In [1]:
import nltk
import re
import numpy as np
import functools

import spacy
import en_core_web_lg

from rules import *

In [2]:
def visual(doc, _type):
    if _type == 'entity':
        for ent in doc.ents: 
            print(ent.label_, '\t', ent.text)
    if _type == 'noun_chunks':
        for chunk in doc.noun_chunks:
            print(chunk.root.text, '\t', chunk.text)

def precook(sent, vocab):
    # similar to basic_cleaner.py
    sent = sent.lower()
    tokens = nltk.word_tokenize(sent)
    tokens = [w for w in tokens if w in vocab]
    sent = ' '.join(tokens)
    sent = sent.strip()
    return sent

def read_txt(path):
    with open(path, 'r', encoding='utf-8') as f:
        data = [l.strip() for l in f]
    return data

wiki_vocab = read_txt('cache/vocab_clean.txt')

(Source data)
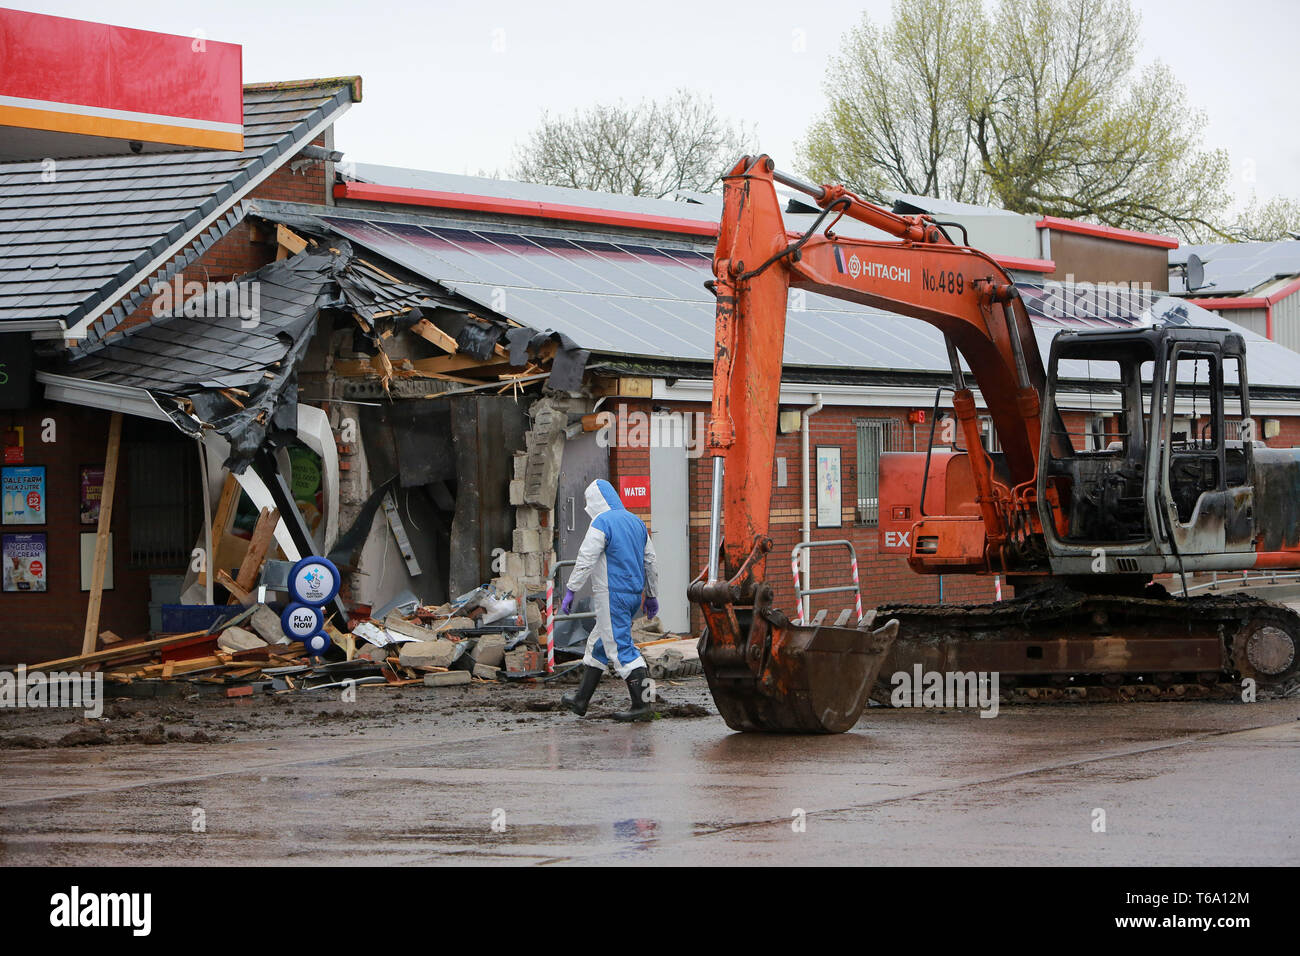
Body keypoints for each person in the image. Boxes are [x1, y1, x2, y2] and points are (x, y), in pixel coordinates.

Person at [560, 479, 660, 721]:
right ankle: (581, 700)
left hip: (611, 594)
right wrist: (652, 594)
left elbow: (586, 558)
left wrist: (572, 589)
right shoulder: (637, 522)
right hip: (633, 595)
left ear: (594, 501)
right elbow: (651, 562)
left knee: (620, 646)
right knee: (600, 644)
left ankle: (642, 704)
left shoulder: (602, 522)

*Prompt:*
In the code, which file path is passed to read_txt to build wiki_vocab?

*Solution below:*
cache/vocab_clean.txt